Esta manhã, o primeiro-ministro português, António Costa, vai copresidir à mesa-redonda consagrada à educação e migrações, na qual participarão, como oradores externos, o diretor-geral da Organização Internacional para Migrações, António Vitorino, e a secretária-geral da Organização Internacional da Francofonia, Louise Mushikiwabo.

Ainda assim, as atenções estão hoje viradas para aquele que é previsto como um dos principais ‘resultados’ concretos desta cimeira e que foi já antecipado pela presidente da Comissão Europeia, Ursula von der Leyen, por ocasião da sua visita na semana passada ao Senegal (país que assume atualmente a presidência da UA): um plano de investimentos para África que mobilizará cerca de 150 mil milhões de euros ao longo dos próximos sete anos.

Este é o primeiro plano regional no quadro da nova estratégia de investimento da União Europeia, a «Global Gateway», entendida como uma resposta à ‘Nova Rota da Seda’ - projeto que a China tem já em curso à escala mundial.

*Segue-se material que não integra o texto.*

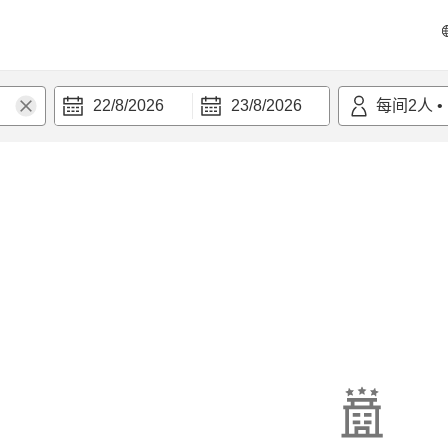
22/8/2026
23/8/2026
每间
2
人
•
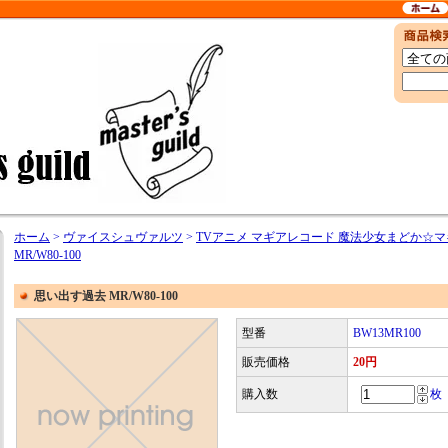
ホーム
>
ヴァイスシュヴァルツ
>
TVアニメ マギアレコード 魔法少女まどか☆
MR/W80-100
思い出す過去 MR/W80-100
型番
BW13MR100
販売価格
20円
購入数
枚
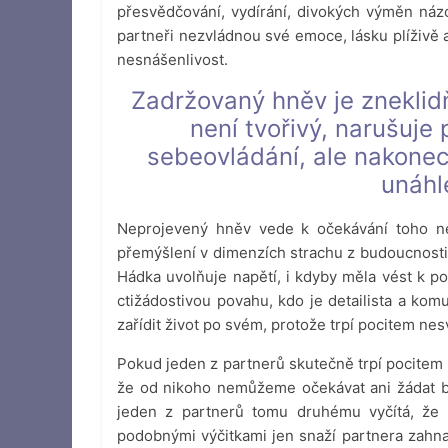
přesvědčování, vydírání, divokých výměn ná
partneři nezvládnou své emoce, lásku plíživě 
nesnášenlivost.
Zadržovaný hněv je zneklidňu
není tvořivý, narušuje 
sebeovládání, ale nakonec
unáhl
Neprojevený hněv vede k očekávání toho n
přemýšlení v dimenzích strachu z budoucnosti.
Hádka uvolňuje napětí, i kdyby měla vést k p
ctižádostivou povahu, kdo je detailista a kom
zařídit život po svém, protože trpí pocitem nes
Pokud jeden z partnerů skutečně trpí pocitem
že od nikoho nemůžeme očekávat ani žádat b
jeden z partnerů tomu druhému vyčítá, že 
podobnými výčitkami jen snaží partnera zahna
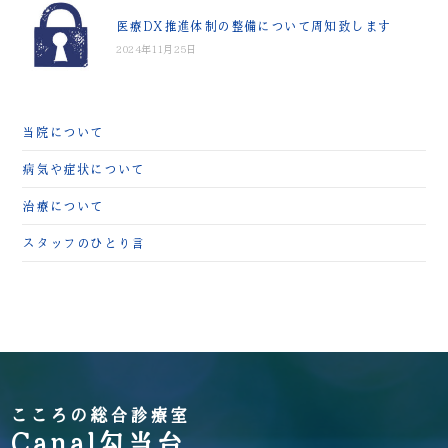
医療DX推進体制の整備について周知致します
2024年11月25日
当院について
病気や症状について
治療について
スタッフのひとり言
こころの総合診療室
Canal勾当台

Líderes europeus e da UA estiveram reunidos entre quinta-feira e hoje em Bruxelas, na sexta cimeira UE-África, que foi sucessivamente adiada devido à pandemia e tem o intuito de revitalizar uma parceria ameaçada pela presença russa e chinesa no continente africano.

Esta cimeira UE-UA, originalmente prevista para 2020, pôde finalmente acontecer devido à evolução da situação pandémica, que possibilitou a presença em Bruxelas de cerca de sete dezenas de chefes de Estado e de Governo dos dois continentes.

Quase cinco anos depois da anterior reunião de líderes da UE e UA, celebrada em Abidjan em 2017, Bruxelas acolheu a VI cimeira, que contou com a participação de cerca de 70 delegações ao mais alto nível dos Estados-membros das duas organizações, incluindo Portugal e os Países Africanos de Língua Oficial Portuguesa (PALOP).

Os países africanos lusófonos estiveram todos representados ao mais alto nível na cimeira, incluindo pelos chefes de Estado da Guiné-Bissau, Moçambique e de São Tomé e Príncipe, o vice-presidente de Angola e o primeiro-ministro de Cabo Verde.

Além dos 27 chefes de Estado e de Governo da UE e dos mais de 40 líderes dos países membros da UA que confirmaram a presença na cimeira, participaram vários responsáveis das mais diversas organizações.